Start of QUOTED PASSAGE

Indeed, the first layer is crucial. For me, 0.1mm is too thin and gives occasional blank areas (=uncovered), 0.3mm is too thick and reduces bonding, and 0.2mm is best: this gives good coverage and good bonding (glass bed). But for other materials, beds, and printers, it could be different. Normally the bottom looks like this (ruler is in mm and cm): For PLA and printing on glass, wiping the glass with a tissue moistened with salt water greatly improves bonding, compared to printing on bare glass. See my old manual here (and then scroll down a bit): https://www.uantwerpen.be/nl/personeel/geert-keteleer/manuals/ For me this works very well on long flat models like rulers and calipers. Not very suitable for narrow high models like poles: they tend to get knocked off. So, stay with the printer until you know by experience how well it works for you.

End of QUOTED PASSAGE
Start of RECORD EXTRACTS

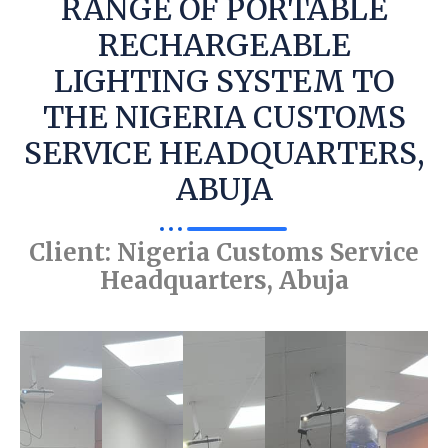
RANGE OF PORTABLE
RECHARGEABLE
LIGHTING SYSTEM TO
THE NIGERIA CUSTOMS
SERVICE HEADQUARTERS,
ABUJA
Client: Nigeria Customs Service
Headquarters, Abuja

End of RECORD EXTRACTS

REQUIREMENT 1: Condense the forum post's paragraph beginning "Indeed, the first layer is crucial" into a short bulleted list that keeps its main facts.
REQUIREMENT 2: In the forum post, which first-layer thickness gives both good coverage and good bonding on a glass bed?
The records stand apart from the forum post as separate material.

EXERCISE RESULT 1:
- The first layer is crucial.
- On a glass bed, 0.1mm is too thin and sometimes leaves uncovered areas. 0.3mm is too thick and weakens bonding. 0.2mm gives the best coverage and bonding.
- Results may differ with other materials, beds, and printers.
- For PLA on glass, wiping the glass with a tissue moistened with salt water greatly improves bonding compared to bare glass.
- This works well for long flat models such as rulers and calipers. It suits narrow, tall models such as poles less well, since they tend to get knocked off.
- Stay with the printer until experience shows how well the method works for you.

EXERCISE RESULT 2: 0.2mm.